- **Problem details**
Extend the grower crop report on California farm conditions below, starting right after its final sentence.

- **Text to read**
By Joe Colace, Imperial County diversified grower

We are finally getting some warmer temperatures down here in the desert. We are obviously behind on the spring crops. We have had a very cold, wet winter and as a result we are running behind schedule.

Prices are strong at this point. It has fluctuated a lot with the vegetables, but finally we are into some very nice weather and it is extended for the next several days. So that is bringing some renewed optimism for the spring crops, primarily melons and sweet corn, as well as our citrus. I am noticing a response in the growth.

The turnaround has just started. Prices are strong because the inventory is low as a result of the cold. For the leafy items, I would say the price per pound is below budget, which means they are utilizing more acres to produce the same number of pounds. So, they go through the acreage more quickly. It has really been interesting: Cauliflower, broccoli, those markets have had some very nice periods with strong demand.

I would say we are running ahead of our normal rainfall totals. Probably, since early December, we are at 2 to 2 1/2 inches, depending on where you are at. That doesn't sound like a lot, but for the desert, it actually is. So, it has created some bumpy planting periods for the spring crops.

Typically, we try to get a second crop with approximately half of our spring corn and melons. There weren't many problems getting the first crop in this year, but the second crop, primarily the leafy items, has been more challenging.

I don't think we are back to normal yet. We are showing some strong advancements. Growth is definitely behind schedule.

Labor has been fine. We seem to be in a good place. And of course, the entire state is optimistic with snow and rain this year and that will resupply and restore the reservoirs, which is a very positive thing. Our water supply is very promising, and that is a good thing.

By Steve McShane, Monterey County nursery producer

The Salinas Valley has experienced a very wet February and as a result, planting is delayed all over the place. The local vegetable industry suffered a major blow due to E. coli found on romaine in Yuma early last season and E. coli found on romaine in Santa Maria late season. The hit to local Salinas Valley growers was measured in the tens of millions. Some long-time grower-shippers have gone out of business or were forced to re-organize. I'm sure planted acres will be down this season, which could be good for markets.

- **Data extract**
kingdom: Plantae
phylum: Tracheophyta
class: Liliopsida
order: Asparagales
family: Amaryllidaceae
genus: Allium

==

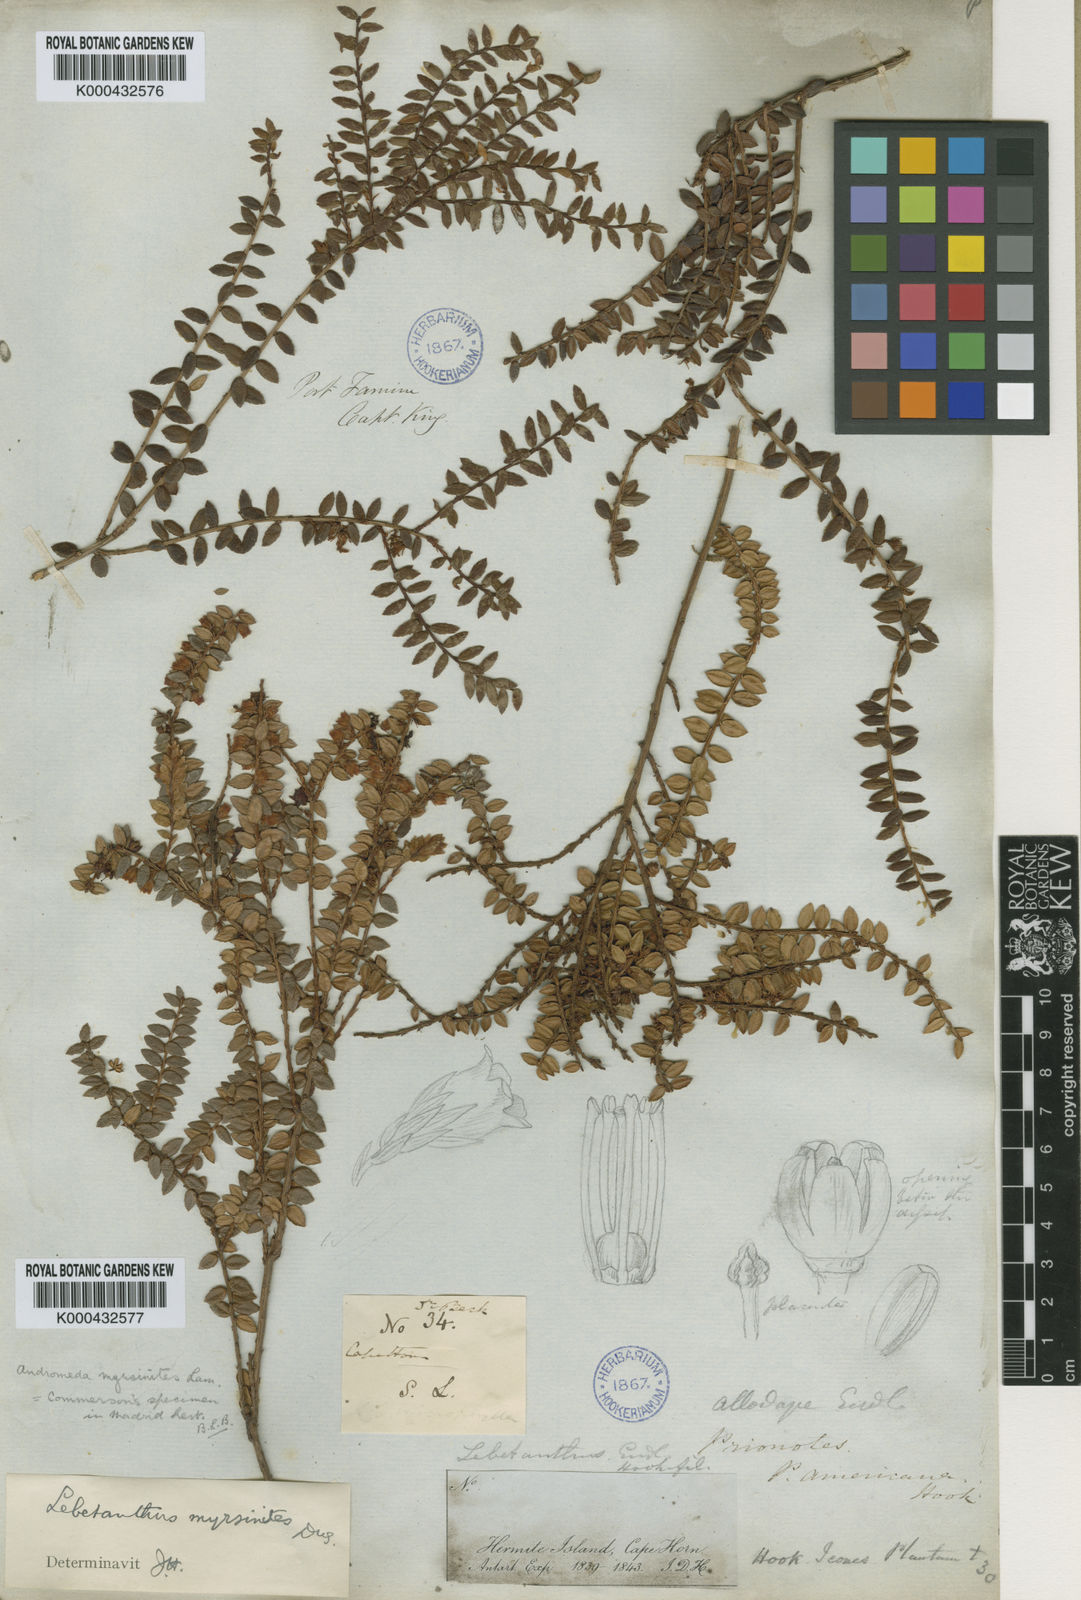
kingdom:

- **Answer for this exercise**
Strawberries are coming off of two horrible years for markets. Still, I'm told planted acres are similar to last year. Grapes in the valley went through successful pruning and we just hope bud break is not followed by frost.

The start of the year marked higher minimum wage and tighter overtime allowances for agriculture. This challenge is compounded by less available farmworker housing. These challenges fuel innovation and remind us why it's worth farming in the Salinas Valley.

By George Tibbitts, Colusa County rice grower

It seems like we don't often have "normal" years in agriculture. Whether it's the markets or the weather, farmers usually have something interesting to talk about when two or more of them get together.

For California rice producers, 2018 certainly had its share of weather topics for conversation, but the end result turned out to be that the growing season led to pretty good yields. Also, weather in the fall was favorable, so we were able to finish up harvest in a reasonable amount of time with very good head-rice quality (a lower-than-average amount of broken kernels).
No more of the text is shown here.